One of the important advantages of a monolithic try-on is the ability for the patient to wear the prosthesis home short term and evaluate the fit, aesthetics, and function of the prosthesis prior to constructing the final prosthesis, to be delivered at appointment three.

In this illustration, the technician has added gingiva-colored resin to the prosthesis, creating a better sense of the final prosthesis as the patient work over several weeks. In some cases, this may not be a good idea.

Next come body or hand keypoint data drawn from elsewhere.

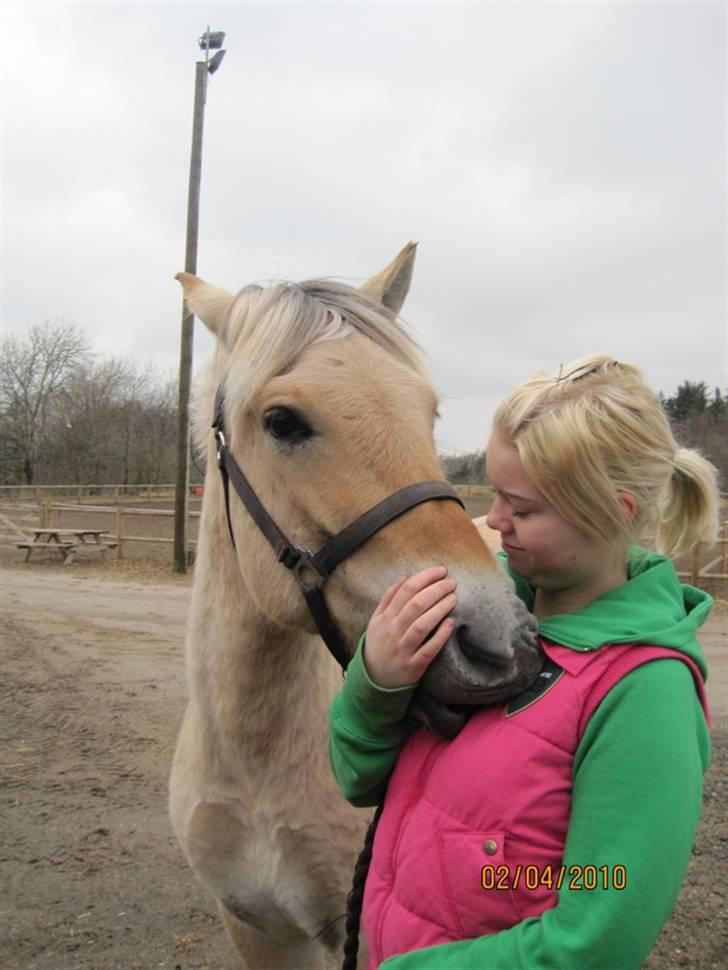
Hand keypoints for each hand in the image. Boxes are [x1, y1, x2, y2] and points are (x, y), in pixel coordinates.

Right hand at [364, 566, 456, 687]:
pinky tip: (451, 623)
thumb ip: (388, 599)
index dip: (425, 578)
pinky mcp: (413, 666)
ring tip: (453, 598)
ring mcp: (403, 649)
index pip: (405, 590)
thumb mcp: (376, 621)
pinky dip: (440, 636)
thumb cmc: (379, 645)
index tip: (441, 571)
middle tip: (451, 582)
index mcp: (385, 618)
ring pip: (421, 625)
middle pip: (415, 604)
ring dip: (439, 609)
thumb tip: (404, 578)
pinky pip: (428, 649)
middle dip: (436, 589)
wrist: (374, 680)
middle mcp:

It's been said that there have been patients that have decided that this prosthesis was good enough for them, and they didn't return for the final prosthesis. This is unfortunate for several reasons. The material is not designed for long-term use, and you can have significant wear of the occlusion over months.

2nd Appointment

This is an example of a trial denture that was worn by the patient for several weeks. He returned to the office with a comment that he liked the aesthetics of the prosthesis, he felt that the maxilla prosthesis was very retentive and he was pleased, but he did feel that the mandibular denture was not as retentive as possible. At this point, a new final impression was made using Aquasil Ultra + LV and that was in turn, judged by the patient to be more retentive.

2nd Appointment

Following the approval by the patient and the approval by the clinician, the monolithic dentures are then scanned using an intraoral scanner. All surfaces are scanned; the intaglio surface, the cameo surface, and the occlusal surface of each. The interocclusal record is made using a buccal bite intraorally and that data is then sent to the laboratory. If the prosthesis were satisfactory and no adjustments were needed, the secondary scan is not necessary; rather, it is reported to the technician to base the final prosthesis on the existing model of the denture and the final denture is then constructed.

2nd Appointment

The dental technician then modifies the prothesis based on the data collected appointment two.

3rd Appointment
Reference Denture
3rd Appointment

The final prosthesis is constructed using either milling or printing techniques. This should be an exact replica of the model of the dentures, and the changes made to that denture appointment two.

3rd Appointment

The great advantage of modifying the monolithic denture appointment two is that the final prosthesis rarely needs to be touched. Occlusion might need to be finessed, but the prosthesis itself should fit just like the final prosthesis, as the monolithic prosthesis. This is a great advantage of the digital workflow.